Survival is not about the duty to stay alive. We make
ourselves smaller than we are because we think we have an obligation to stay
alive in a system that was invented to imprison us. Because our parents worked
by the sweat of their brow to provide for us, we think we have the duty to do
the same. That is what grown up responsibility is all about – forgetting the
playfulness of being a child in favour of being burdened down by financial
responsibilities. If you survive in the system then you get a medal for being
one of the strong. You might even be rewarded with the label of success. We
slave our lives away in order to make it to “the” top. But the top as we know
it was invented fairly recently. It is dull, unimaginative and does not do
justice to the miracle of creation.
Similarly, we justify our society in terms of the “survival
of the fittest” discourse. We think it’s natural and a basic requirement for
evolution. Yet I wonder to what extent the observer effect is in play here.

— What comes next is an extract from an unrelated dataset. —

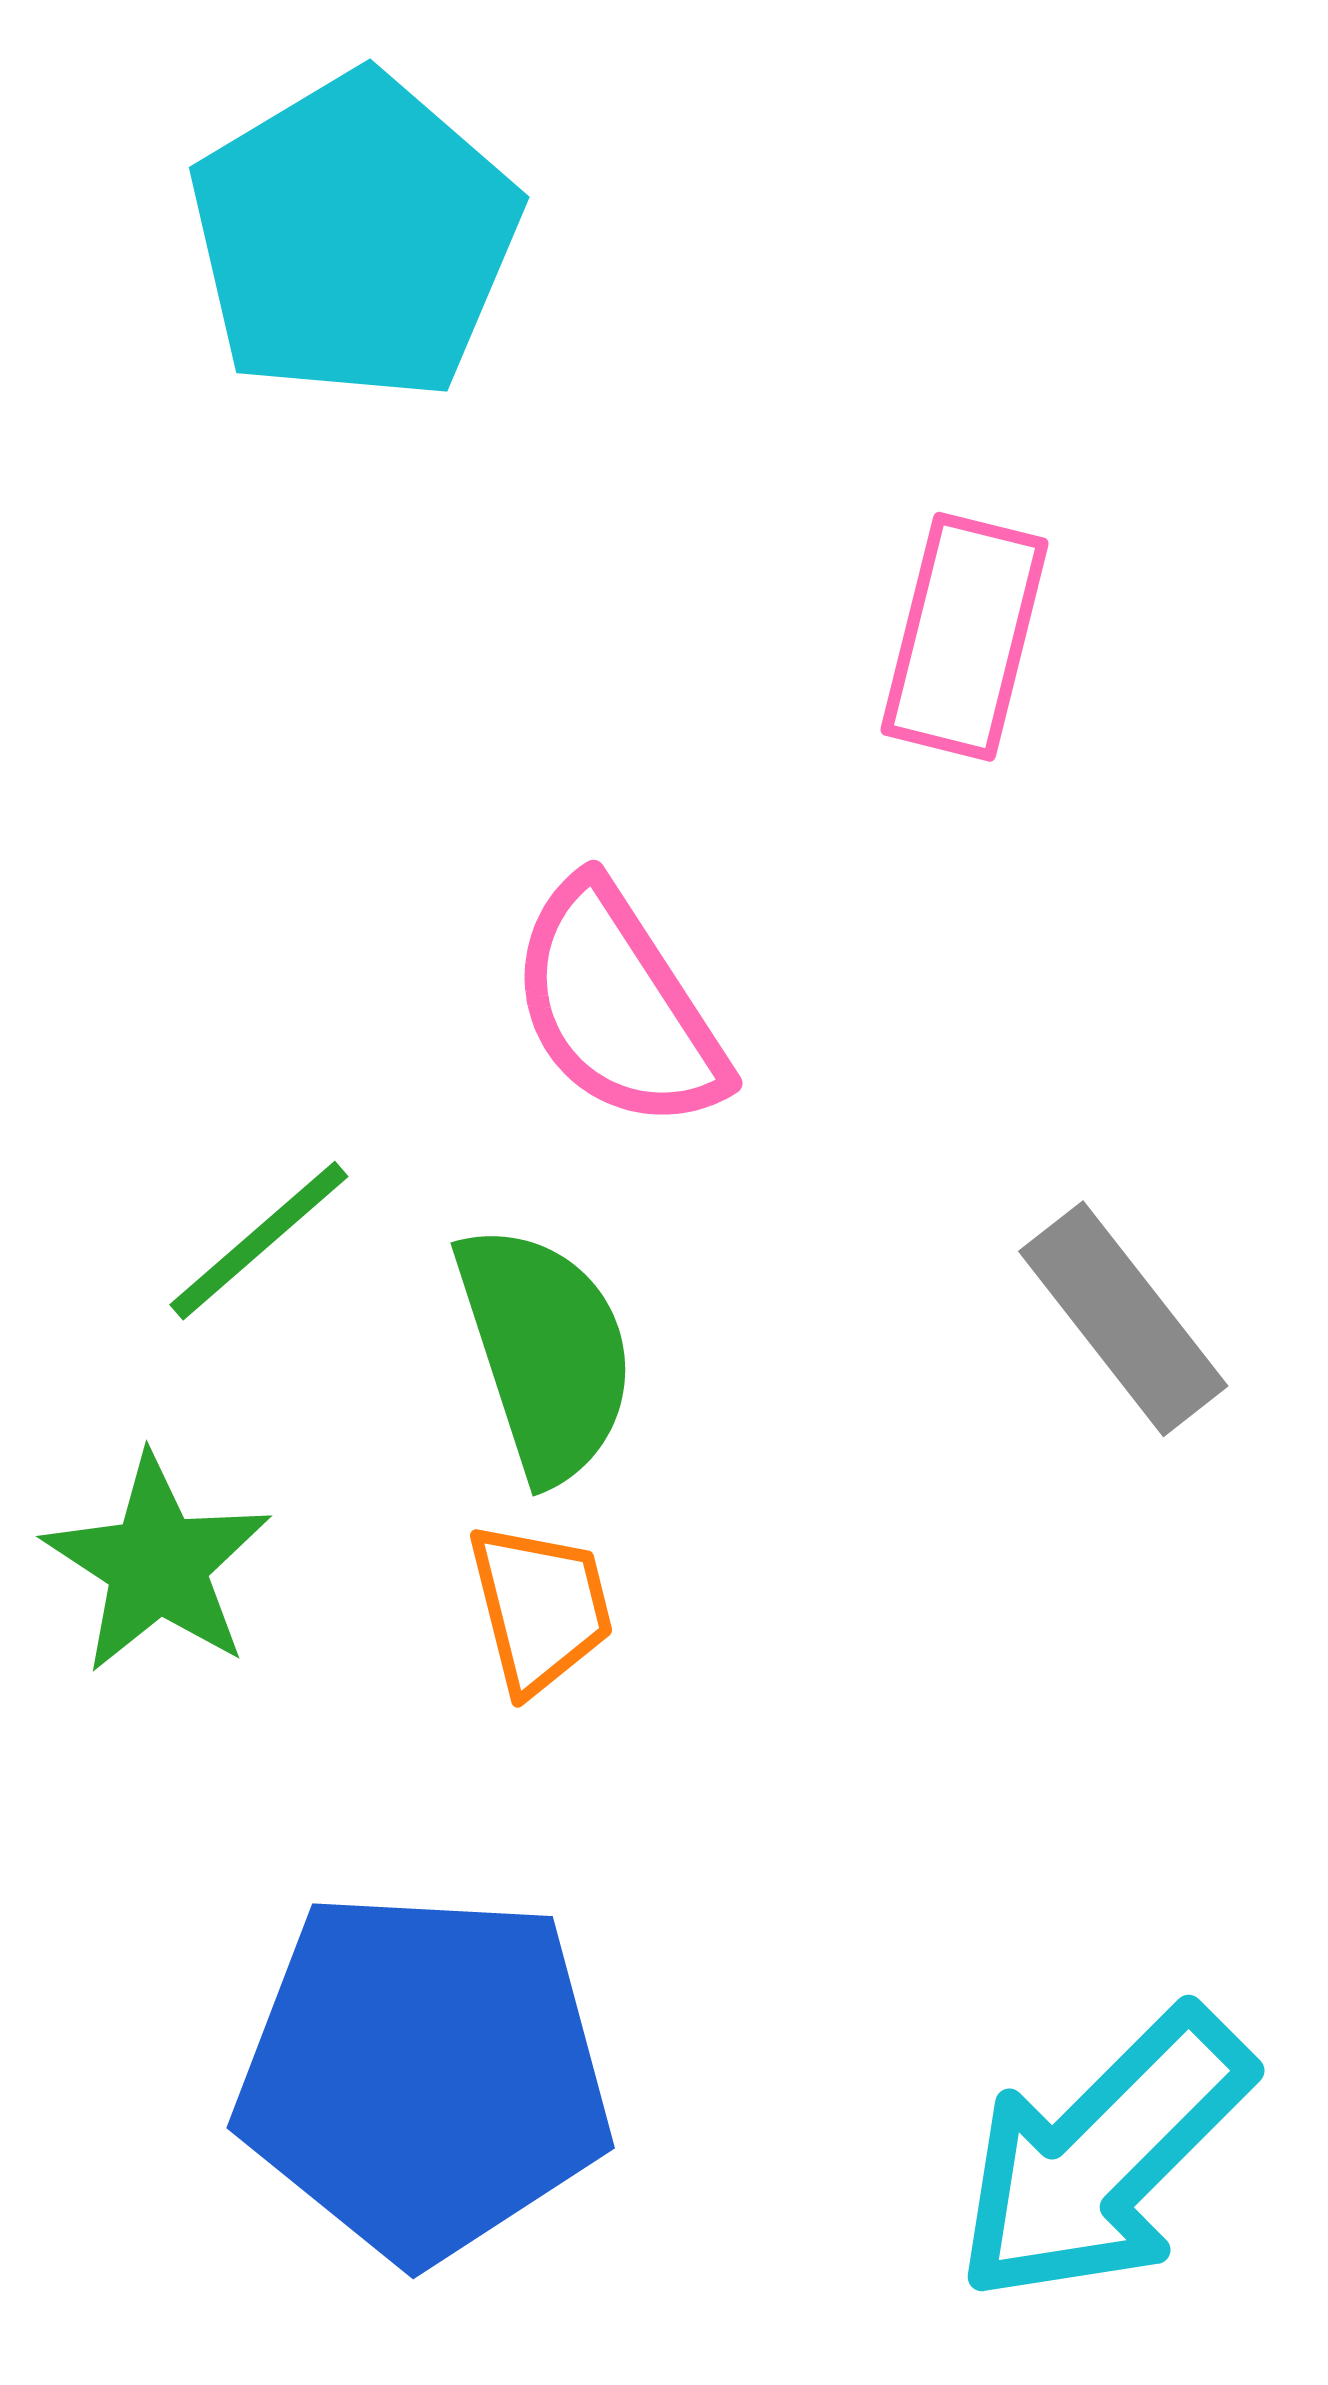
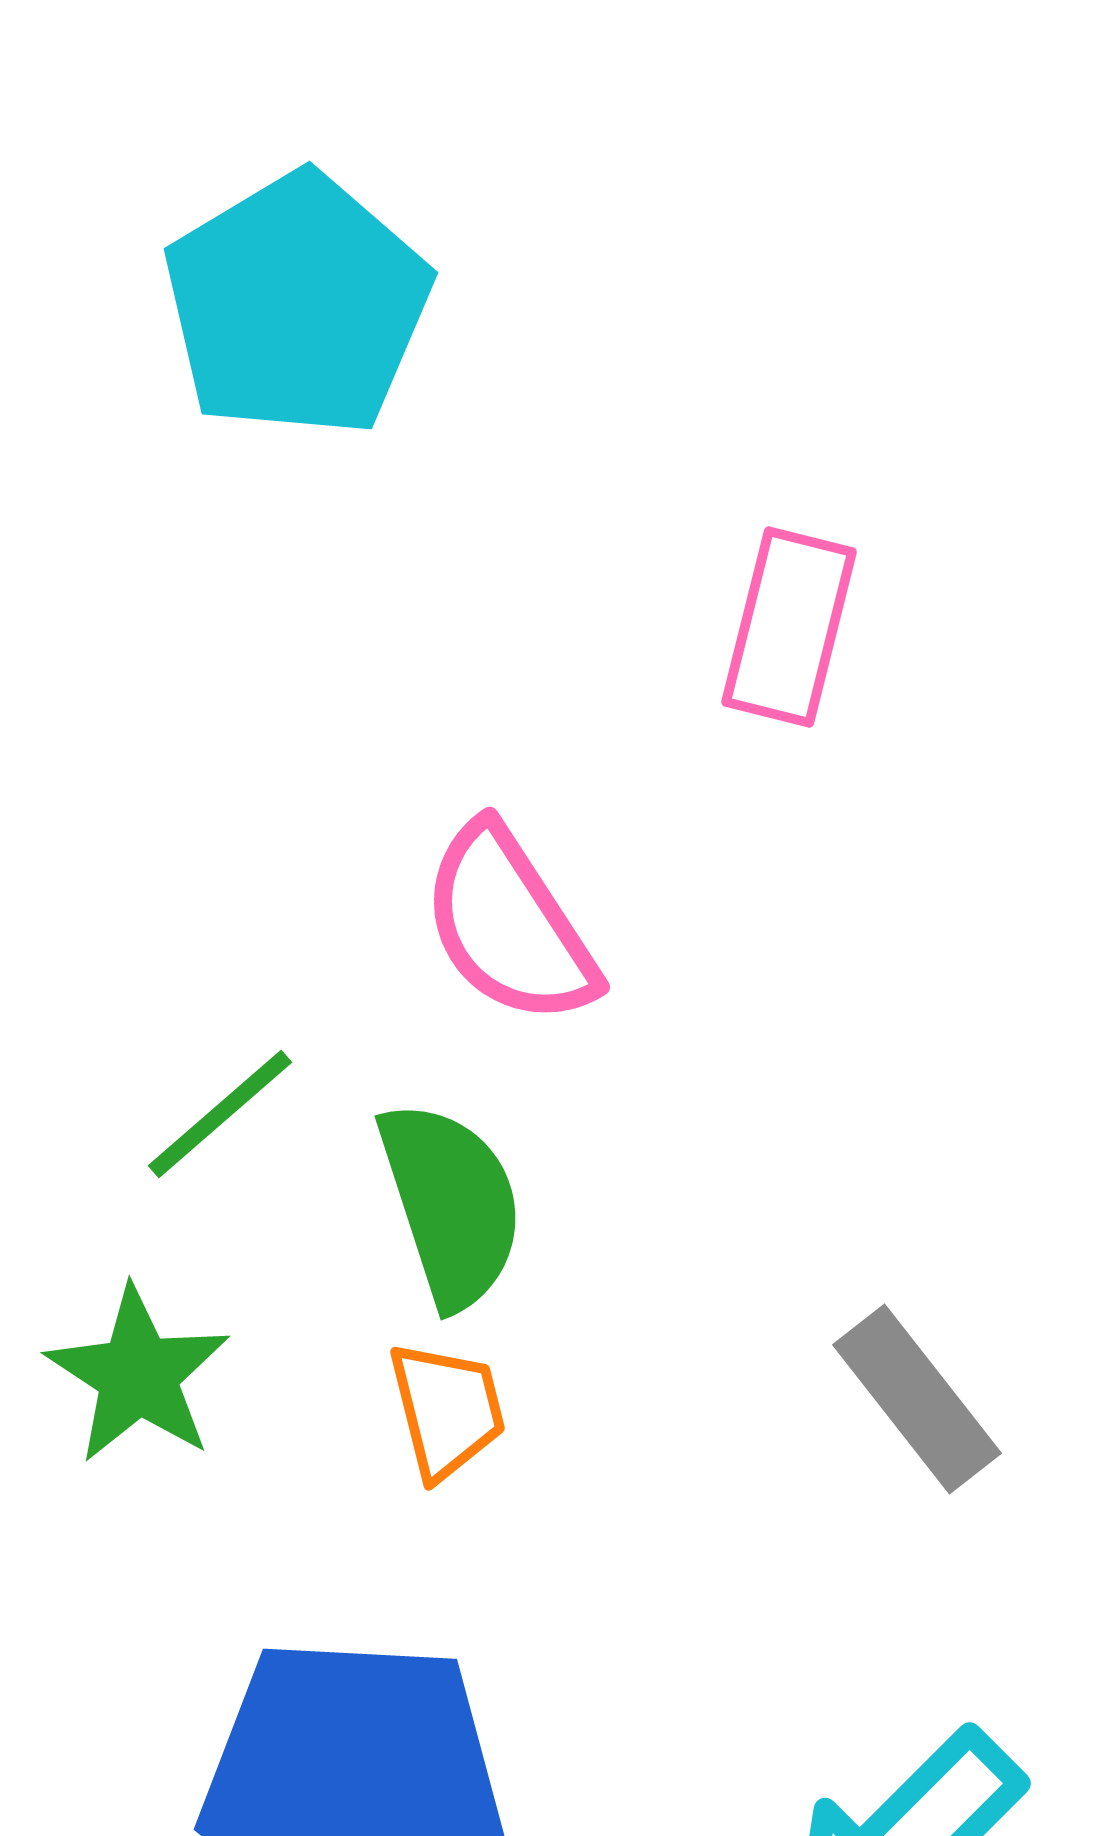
gray rectangle: (1123, 1319) -> (917, 1399), moved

Looking at nature, do we choose to see that all species struggle to survive,
that survival is the right of the strong? Do we miss the cooperation in nature
because we see only that which reflects our own mindset? Do we fail to see the
cycles in all things, the wonder according to which all things cooperate as a
whole? I cannot speak on behalf of the animals. But I imagine that when they
fight for survival they are motivated by life itself, the instinct to cling
onto the thread of one’s existence for the sake of love. How much of the
behaviour of other life forms can be attributed to a struggle for survival rather
than the species just being itself?
We only need to look around at the beauty on earth and in
the sky to understand that we are capable of more than the dullness of reality
as we have created it. Perhaps it is insane to suppress our need for soul,
imagination and miracles. Can we look up at the sky and trust the Life Force
that brought the universe into existence? No human hand can replicate such
wonder if we deny our connection to all that exists. Seeing the beauty in creation,
I’m wondering if we can look at ourselves with different eyes. The miracle of
the stars is in us and we need to honour it. Our duty is not to continue the
legacy of the system that keeps us smaller than what we are. Our existential
responsibility is to be true to the Life Force that brought us here. May we
live in such a way that we reflect the magnificence that is apparent in
everything else that came here of its own accord.
Once we understand that survival is an instinct based on
love, we can do away with the idea of success as a denial of our true selves.
If we formulate success as that which indicates that we are better than others,
we are simply suppressing a part of ourselves. True success is about allowing
the Universe to express itself through us.